- [WHAT THIS TASK INVOLVES]: Below are the records; copy each line in which "text" occurs.

Records contained in a dataset:
◆ ◆ ◆
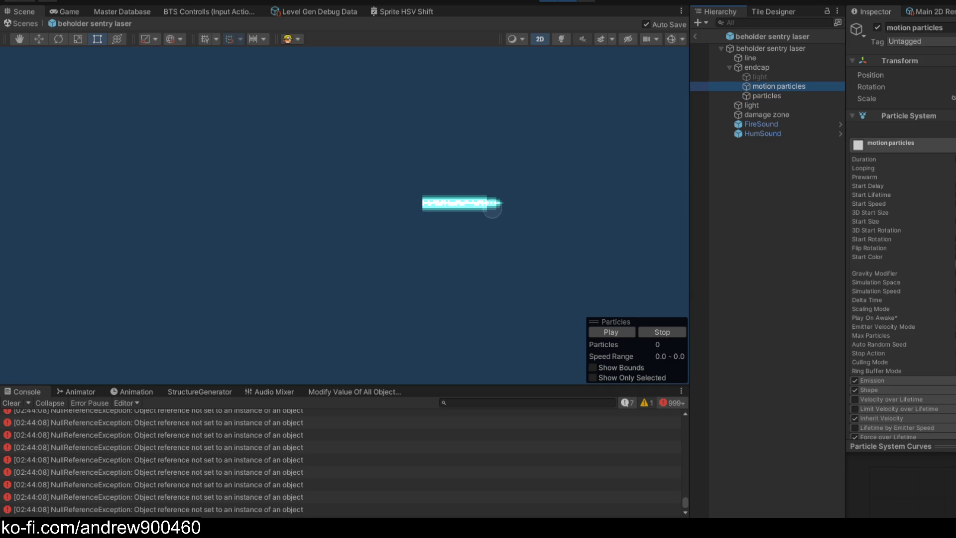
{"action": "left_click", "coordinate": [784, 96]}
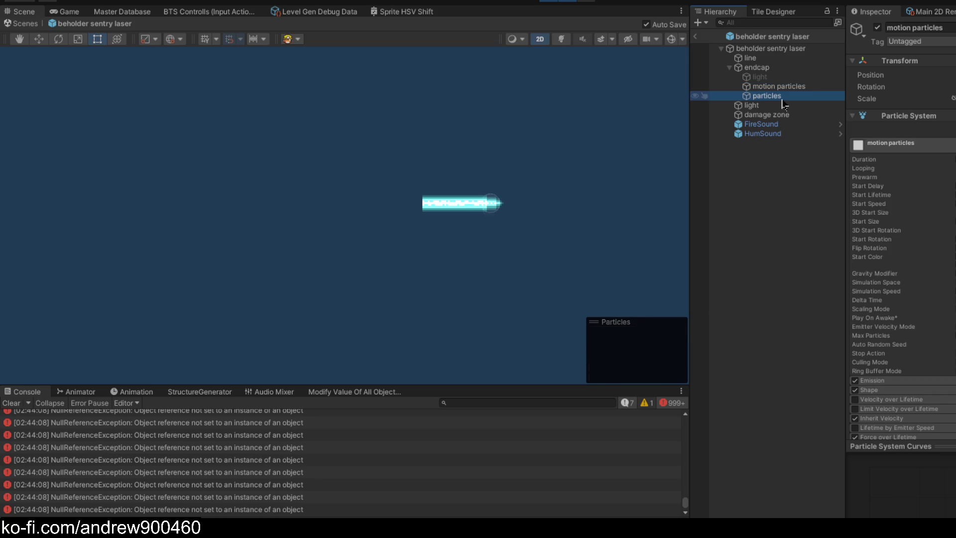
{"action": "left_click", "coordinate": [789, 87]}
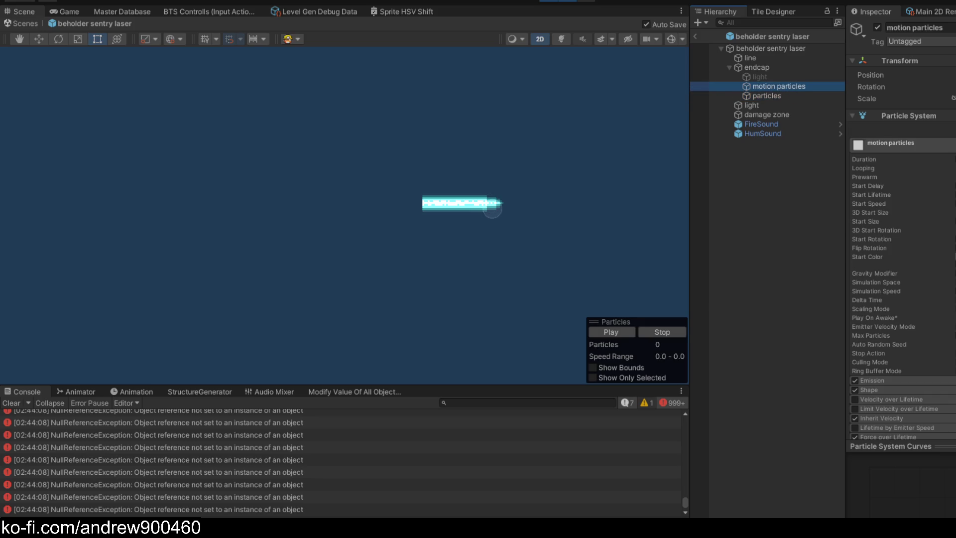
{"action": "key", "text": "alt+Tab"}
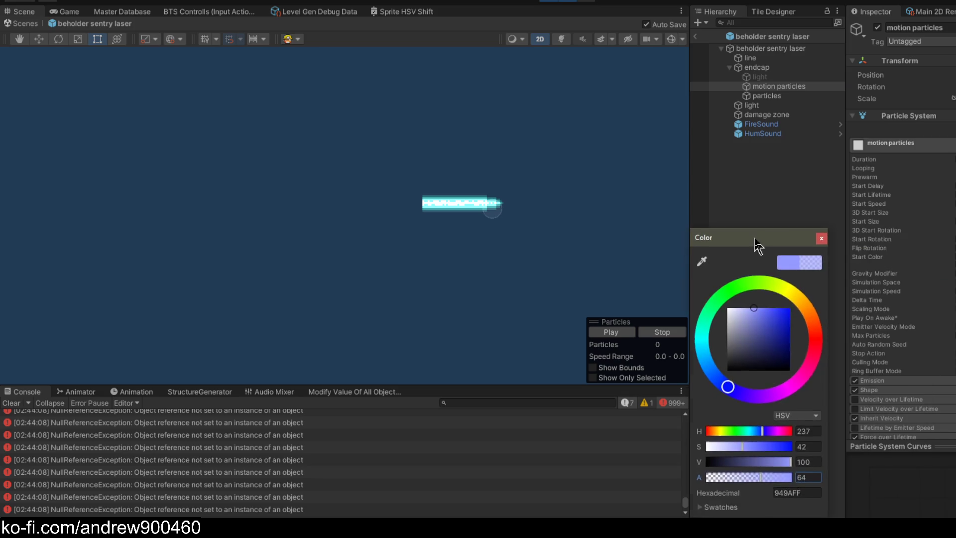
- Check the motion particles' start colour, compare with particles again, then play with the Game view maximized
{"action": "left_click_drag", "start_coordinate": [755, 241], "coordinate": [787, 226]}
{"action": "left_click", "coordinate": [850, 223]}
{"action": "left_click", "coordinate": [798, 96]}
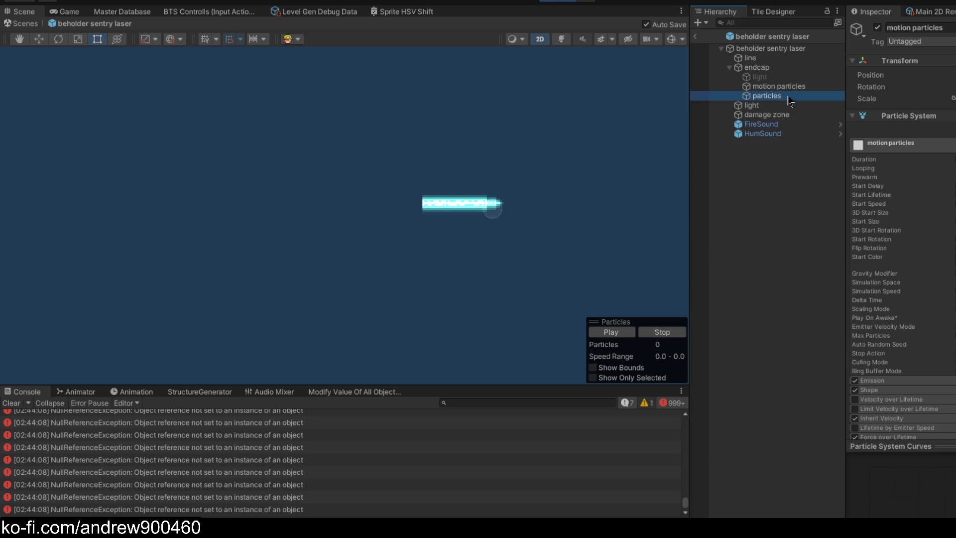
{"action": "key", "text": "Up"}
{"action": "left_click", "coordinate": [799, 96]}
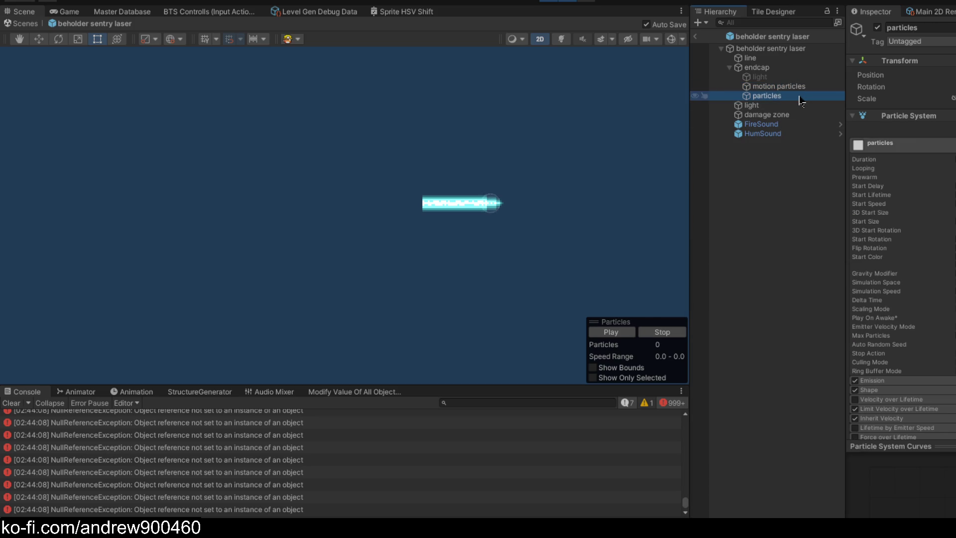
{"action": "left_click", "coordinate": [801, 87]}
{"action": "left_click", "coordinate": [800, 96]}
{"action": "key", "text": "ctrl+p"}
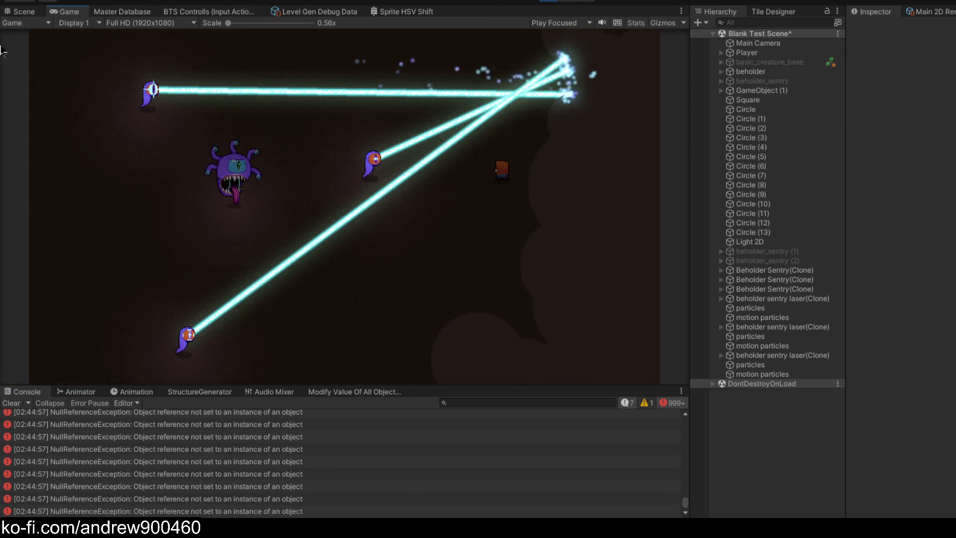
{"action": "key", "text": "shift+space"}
◆ ◆ ◆
- [FINAL ANSWER]:
{"action": "key", "text": "alt+Tab"}
{"action": "key", "text": "Up"}
{"action": "key", "text": "ctrl+p"}
{"action": "key", "text": "shift+space"}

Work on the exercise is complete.